It used to be that analysts had a consistent way to evaluate corporate earnings, how they were derived, and how likely it was for those bottom-line dollars to continue to be produced. Increasingly, however, we have to be careful to distinguish between earnings and earnings.
Things
may look the same as before (after all, profits are profits) but the origin of
earnings growth today is far from the pattern we would like to see happening as
a norm.
A
loss of general accounting and ethics uniformity during the past decade or so underscores
the fact that companies have fallen into the bad habit of manipulating balance
sheets, playing with their product lines, cutting their workforce, and shading
their conversations with the media in order to conform to a set of Wall Street-led
expectations about what it means to be a profitable corporation and how their share
price should be reflected by those expectations. While
it is true, mathematically speaking, that a profit is good for shareholders, I
believe that those which derive from alchemy and manipulation, and not an
increase in consumer demand, set up a false calculus about the fundamentals of
economics and the framework upon which this bull recovery has been built. The
moniker "too big to fail" no longer applies only to financial
institutions. Tech stocks, traditional
household brands, and energy conglomerates are like big battle ships stuck in
the water searching for an escape lane. Simply raising prices, or reducing
packaging size, is not doing anyone any good when it comes to public relations
or economic sustainability.
Opinion
polling tells us that business is held in low esteem (along with politicians
and banks) which diminishes its prospects for the future, and heightens a
distaste for the fortunes of those who run them. Market activity last week typified this
point. There was a wide mix of companies that reported reasonably good earnings
whose share price paid the ultimate penalty because shareholders just couldn't
see how much longer the largesse might continue. Earnings acceleration is not always rewarded
by share price appreciation.
Tell
me, when you open a box of your favorite snack food do you notice that net
weight and product portions are shrinking?
Isn’t
it annoying, too, when companies raise prices just because they can? Clearly, we've turned the corner on
compassion and restraint. Discounting and
customer incentives are so last year!!
Unnecessary
and indiscriminate price increases are harmful to the economy, the consumer, and
corporate public relations. There is
always a danger that consumers might "tune out" the message if they
feel as if they are being taken advantage of.
In a world where demand should drive sales and pricing power, business
is putting the cart before the horse, focusing more on profits to the exclusion
of customer satisfaction. It is more
productive to respond to a broader macro secular evolution slowly than to try
to milk performance out of a dry stone for the benefit of financial analysts.
Does
money equal loyalty?
Are
core costs rising? Yes they are. And yet, this anecdotal information is
contrary to what published statistics are telling us about inflation. Certainly, statistics can't always be
believed nor are they applied unvaryingly across the board for all cases. But if, in fact, there is no/low inflation, how do you account for
an increase in airfares, or tuition, or movie tickets, or hamburgers, or bridge
tolls, or new clothing, or that "shrinking bag" of potato chips? You get the point.
Instead
of holding fast on prices as they did during the recession, many companies are
forecasting an increase for the next year.

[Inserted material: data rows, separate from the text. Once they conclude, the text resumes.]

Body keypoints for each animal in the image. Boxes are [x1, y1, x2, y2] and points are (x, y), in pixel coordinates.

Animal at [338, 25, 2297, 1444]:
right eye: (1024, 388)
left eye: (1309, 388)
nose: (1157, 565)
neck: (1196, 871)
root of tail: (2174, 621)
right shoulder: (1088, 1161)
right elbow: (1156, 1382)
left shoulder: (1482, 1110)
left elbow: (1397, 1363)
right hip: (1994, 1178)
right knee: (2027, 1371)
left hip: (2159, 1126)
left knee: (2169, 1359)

While no one begrudges the right for business to make money, they
sometimes pander to the need for Wall Street to make money off of them.
At
a time when competition for consumer's dollars is increasingly ferocious, sales
growth could be reaching an exhaustion point.
Manufacturers last week reported slower growth for the quarter, while
new orders are stagnating from the weight of world tensions. It just might be that we are reaching a
temporary apex in the recovery. The best
way to bridge the gap from recession to global boom is to be mindful of
political, social, and moral necessities for all market constituents. Even corporate presidents need to avoid the
appearance of greed and hoarding, or risk the wrath of disgruntled consumers.
The
thought that they are driving customers into the arms of a competitive vendor would
be abhorrent to any executive. However,
walking on "thin Ice" is not a successful business strategy, either.